**WHAT TO DO:**
Rewrite the text read from each of these items, putting "GARDENER" wherever "HOUSEMAID" appears and keeping every other line unchanged. Leave the pictures out of your answer.

[Stored data]
==*==
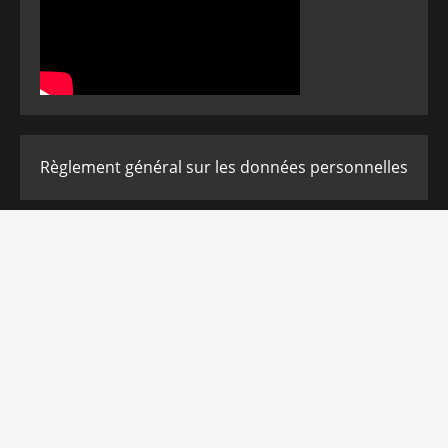
Règlement général sur les données personnelles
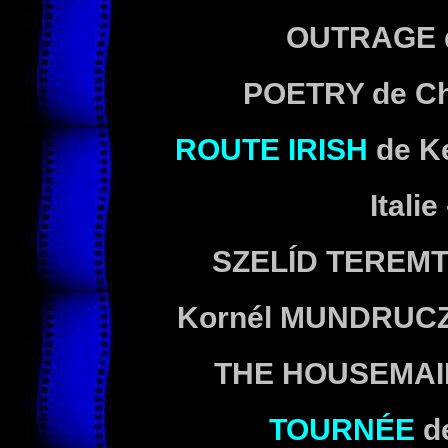
OUTRAGE d
POETRY de C
ROUTE IRISH
de K
Itali
SZELÍD TEREMT
Kornél MUNDRUC
THE HOUSEMAID
TOURNÉE
d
==*==
**RESULT OF THIS EXERCISE:**
Règlement général sur les données personnelles
OUTRAGE d
POETRY de C
ROUTE IRISH
de K
Itali
SZELÍD TEREMT
Kornél MUNDRUC
THE GARDENER
TOURNÉE
d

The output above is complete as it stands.